By now you've probably seen some hype about Netflix's new Black Mirror film being a total game changer - and it is.

The streaming service's latest foray into choose-your-own-adventure entertainment is a viewing experience unlike anything I've seen, or rather, taken part it in.

Set in 1984, Black Mirror: Bandersnatch follows a young programmer named Stefan Butler as he adapts a choose-your-own-adventure novel into a computer game.

As Stefan's story plays out you, the viewer, are asked to choose his path - from seemingly inconsequential choices, such as breakfast and music options, to potentially fatal decisions.


At first, it all seems simplistic and linear but as you progress into the story it becomes clear that every choice matters.

Black Mirror is famed for its dark and twisted futuristic takes on how technology is changing society, and Bandersnatch is no different. The real twist is how it makes you a part of it.

You control Stefan, but the tables are turned on you, too, as you're forced to accept your choices aren't your own either and sometimes, no matter how much you wish you could choose differently, you can't.

Fans have already taken to the web to discuss the Black Mirror-type implications for the real world; from what Netflix is learning about us from our choices, to how product placement and brand promotion could infiltrate our viewing experiences as never before.

This is the beauty of Bandersnatch: As much as it's a new frontier, it still has the essence of Black Mirror. It still challenges you and makes you think, and scares you in a way that your average ghost story never could - because it could become reality.

In Bandersnatch, viewers become characters. Photo / Netflix
In Bandersnatch, viewers become characters. Photo / Netflix

And like Black Mirror, Bandersnatch is full of hidden messages, Easter eggs and more.

Although the general direction of the story is pretty set in stone, there are said to be five main endings to uncover, including a bloody shock ending, a mind-bending Inception-esque ending and a sad but satisfying emotional ending.

But compare your experience to others' and you'll know there's far more to be uncovered along the way.


You thought Game of Thrones had unpacking to do? It ain't got nothing on Bandersnatch, which has saturated the internet with everything from recaps to tutorials. Yes, tutorials.

This is a show that requires detailed walk-throughs to discover certain secrets and sometimes even specific skill sets to crack open the hidden Easter eggs, and it's entirely probable that we will never know the true extent of it.

Director David Slade has said: "There are scenes that some people just will never see and we had to make sure that we were okay with that", and showrunner Charlie Brooker has confirmed there will never be a linear version of the film so the only way to see all of those scenes, is to follow every path.

That could take a while. My initial watch-through took me about an hour and a half but it could easily have lasted longer had I had the time to pursue all the options I wanted.

That and the patience.

For everything that's great about Bandersnatch, it can quickly become a chore to sit through multiple resets and recaps, no matter how craftily-cut the montages.

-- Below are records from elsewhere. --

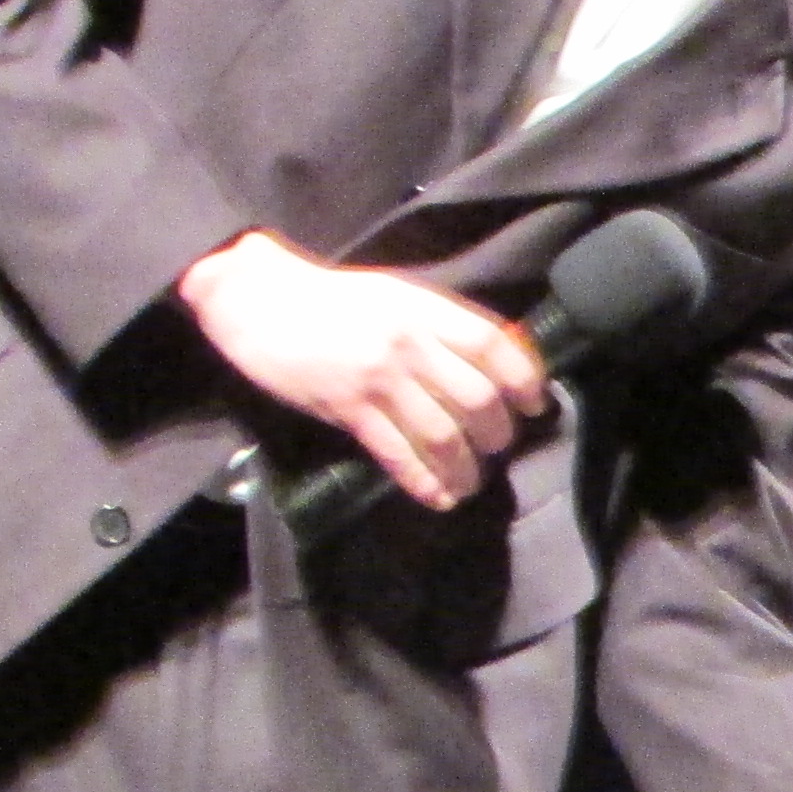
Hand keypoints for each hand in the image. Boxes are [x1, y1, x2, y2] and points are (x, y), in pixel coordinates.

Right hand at [176, 228, 548, 511]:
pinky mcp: (347, 408)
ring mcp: (377, 377)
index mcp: (423, 308)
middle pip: (475, 397)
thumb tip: (486, 364)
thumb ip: (437, 325)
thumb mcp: (393, 295)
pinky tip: (437, 496)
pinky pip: (396, 453)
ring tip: (471, 484)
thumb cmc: (329, 298)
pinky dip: (423, 480)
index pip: (492, 344)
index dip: (523, 377)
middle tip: (498, 448)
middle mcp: (408, 342)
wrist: (257, 298)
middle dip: (496, 433)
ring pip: (441, 433)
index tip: (534, 404)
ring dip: (464, 467)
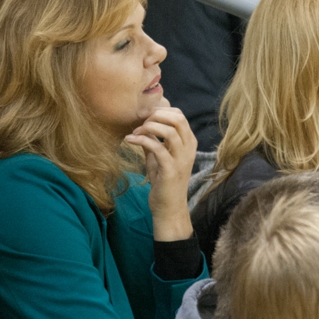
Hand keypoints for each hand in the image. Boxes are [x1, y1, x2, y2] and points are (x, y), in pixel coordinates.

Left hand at [125, 106, 196, 240]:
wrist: (168, 207)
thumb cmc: (164, 181)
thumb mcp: (159, 157)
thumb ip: (154, 140)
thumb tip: (143, 125)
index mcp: (188, 143)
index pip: (179, 115)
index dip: (160, 111)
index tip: (144, 117)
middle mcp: (188, 149)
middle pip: (178, 118)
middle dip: (156, 115)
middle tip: (140, 122)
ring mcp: (181, 159)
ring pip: (169, 131)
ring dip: (148, 127)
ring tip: (134, 132)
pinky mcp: (171, 169)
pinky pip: (157, 147)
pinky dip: (141, 139)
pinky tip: (129, 140)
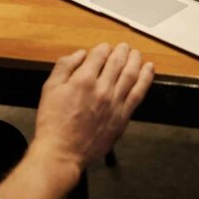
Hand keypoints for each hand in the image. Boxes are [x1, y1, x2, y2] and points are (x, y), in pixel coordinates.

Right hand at [32, 43, 154, 171]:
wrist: (62, 152)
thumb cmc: (53, 122)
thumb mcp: (50, 88)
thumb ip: (64, 66)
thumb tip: (80, 54)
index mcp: (83, 80)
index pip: (99, 55)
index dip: (103, 48)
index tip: (104, 48)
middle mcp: (102, 89)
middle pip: (117, 62)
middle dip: (121, 51)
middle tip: (124, 47)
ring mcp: (115, 103)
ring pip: (131, 74)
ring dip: (135, 60)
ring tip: (136, 53)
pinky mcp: (123, 117)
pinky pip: (139, 93)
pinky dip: (145, 79)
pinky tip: (148, 70)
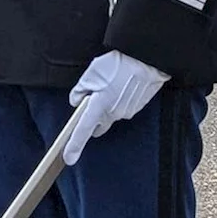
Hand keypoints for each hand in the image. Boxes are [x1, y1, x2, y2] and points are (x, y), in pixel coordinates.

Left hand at [64, 50, 169, 165]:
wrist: (147, 59)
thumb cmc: (118, 64)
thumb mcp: (91, 73)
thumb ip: (80, 90)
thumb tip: (77, 102)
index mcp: (98, 106)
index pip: (82, 131)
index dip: (74, 145)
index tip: (68, 158)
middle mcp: (113, 113)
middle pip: (98, 125)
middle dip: (92, 120)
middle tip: (90, 102)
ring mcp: (127, 112)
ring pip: (111, 115)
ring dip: (106, 106)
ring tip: (110, 84)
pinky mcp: (137, 107)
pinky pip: (123, 109)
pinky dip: (119, 101)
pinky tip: (121, 85)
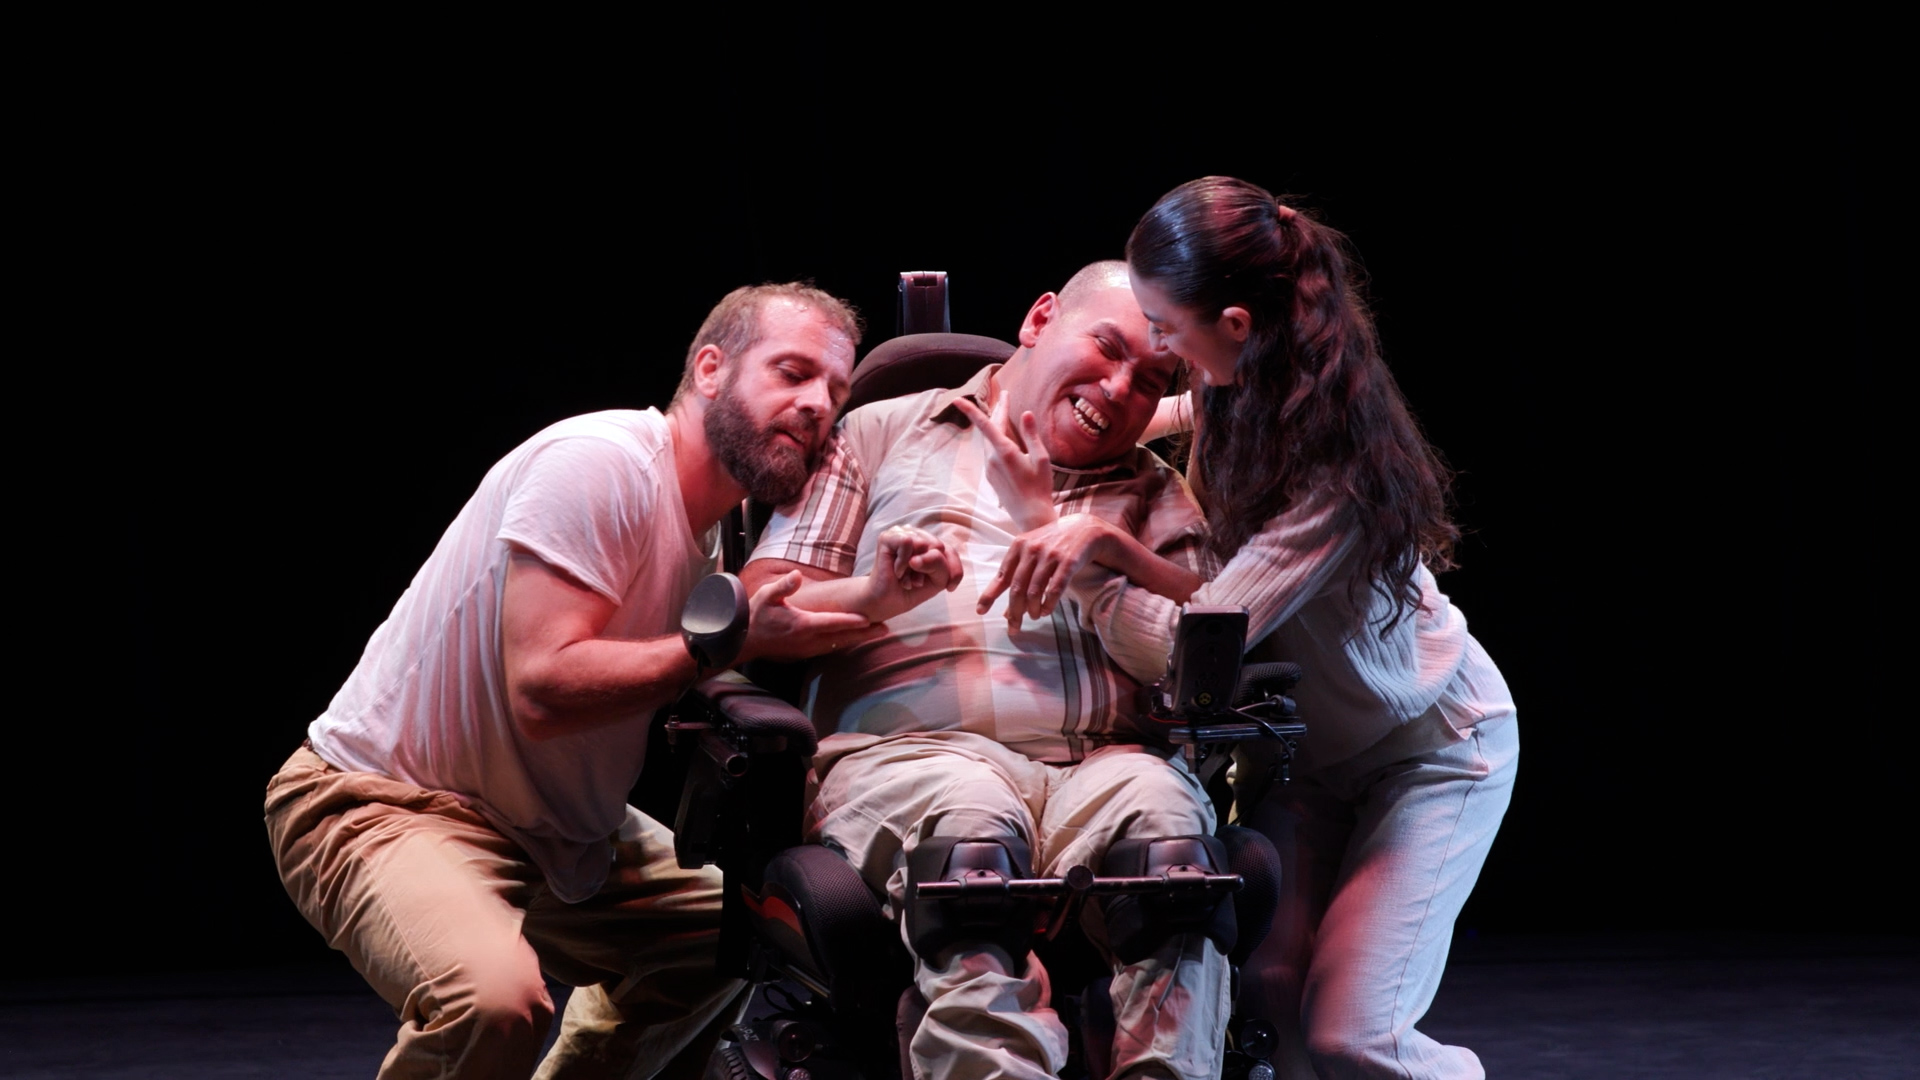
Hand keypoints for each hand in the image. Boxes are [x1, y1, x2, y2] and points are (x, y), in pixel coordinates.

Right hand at [739, 571, 884, 662]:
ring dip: (858, 639)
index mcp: (802, 625)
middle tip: (885, 628)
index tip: (869, 619)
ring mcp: (807, 649)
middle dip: (864, 633)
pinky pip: (830, 648)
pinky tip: (855, 638)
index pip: (832, 623)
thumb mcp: (766, 595)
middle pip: (842, 637)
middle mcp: (808, 640)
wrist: (743, 640)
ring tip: (877, 632)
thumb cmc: (755, 615)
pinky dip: (845, 643)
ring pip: (839, 645)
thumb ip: (783, 586)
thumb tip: (796, 575)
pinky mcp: (805, 653)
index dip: (851, 621)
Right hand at [865, 524, 963, 616]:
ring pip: (924, 544)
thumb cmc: (911, 589)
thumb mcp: (937, 580)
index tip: (949, 588)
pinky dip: (903, 563)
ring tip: (905, 576)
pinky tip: (897, 571)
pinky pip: (907, 543)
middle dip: (930, 571)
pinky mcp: (887, 536)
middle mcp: (917, 534)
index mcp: (931, 542)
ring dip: (915, 569)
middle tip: (915, 581)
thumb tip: (919, 553)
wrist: (886, 602)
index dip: (954, 570)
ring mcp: (902, 532)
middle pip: (939, 547)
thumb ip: (939, 564)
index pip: (951, 550)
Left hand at [952, 396, 1056, 531]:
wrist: (1030, 515)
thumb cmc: (1040, 487)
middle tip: (1004, 395)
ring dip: (996, 425)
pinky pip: (991, 452)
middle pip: (990, 429)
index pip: (985, 425)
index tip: (957, 400)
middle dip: (997, 411)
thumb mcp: (1041, 459)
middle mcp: (993, 459)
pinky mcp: (991, 476)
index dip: (970, 411)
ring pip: (989, 441)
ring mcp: (990, 468)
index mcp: (1005, 452)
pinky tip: (1004, 437)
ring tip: (1004, 411)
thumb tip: (1025, 413)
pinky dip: (996, 440)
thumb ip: (1032, 434)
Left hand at [976, 513, 1117, 628]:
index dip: (990, 595)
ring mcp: (1050, 555)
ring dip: (1032, 609)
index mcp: (1019, 546)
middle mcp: (1032, 550)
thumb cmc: (1053, 544)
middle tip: (1013, 628)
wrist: (1084, 528)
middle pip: (1017, 588)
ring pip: (1034, 591)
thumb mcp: (1031, 554)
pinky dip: (1049, 604)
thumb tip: (1005, 611)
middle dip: (1014, 611)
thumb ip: (1017, 577)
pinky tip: (1046, 611)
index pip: (1001, 576)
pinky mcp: (1068, 562)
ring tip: (1034, 617)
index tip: (980, 611)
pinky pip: (1055, 589)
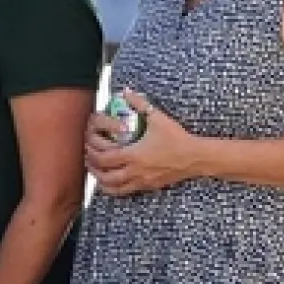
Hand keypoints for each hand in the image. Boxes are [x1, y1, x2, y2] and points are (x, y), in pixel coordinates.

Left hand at [85, 89, 201, 196]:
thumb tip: (126, 91)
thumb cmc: (177, 138)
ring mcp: (141, 181)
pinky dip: (114, 188)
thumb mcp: (158, 118)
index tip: (88, 146)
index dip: (92, 153)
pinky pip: (125, 192)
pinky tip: (111, 181)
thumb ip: (140, 104)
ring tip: (96, 171)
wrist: (196, 157)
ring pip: (113, 188)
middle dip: (92, 167)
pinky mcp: (148, 186)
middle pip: (104, 175)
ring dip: (101, 180)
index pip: (104, 158)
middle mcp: (135, 171)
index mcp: (134, 154)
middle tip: (88, 159)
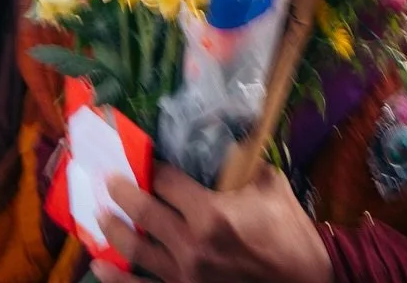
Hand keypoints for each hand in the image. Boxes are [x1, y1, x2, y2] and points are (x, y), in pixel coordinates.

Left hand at [93, 164, 330, 282]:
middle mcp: (191, 244)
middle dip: (120, 190)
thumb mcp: (269, 185)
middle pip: (141, 210)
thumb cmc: (289, 232)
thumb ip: (241, 161)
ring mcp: (184, 275)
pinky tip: (98, 263)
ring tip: (99, 212)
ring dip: (111, 227)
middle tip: (106, 177)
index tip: (134, 151)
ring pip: (133, 249)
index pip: (164, 180)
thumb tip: (221, 138)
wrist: (308, 282)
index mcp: (211, 213)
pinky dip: (115, 277)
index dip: (147, 163)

Even the most innocent scenes can take a sharp turn. Photo / Netflix
Even the most innocent scenes can take a sharp turn. Photo / Netflix

That's not the only downside. As a Black Mirror instalment, it's mediocre. A game creator coding various scenarios is swept up in a mental illness episode in which he becomes a character in someone else's game - classic Black Mirror fodder.

That said, the technicalities of what Netflix has pulled off here are insane; when you think about the storyboarding, writing, shooting, acting, production and editing that would've gone into this, it is mindblowing.

That's why - once I've taken a break - I will definitely be returning for round two, simply to see what else there is to see.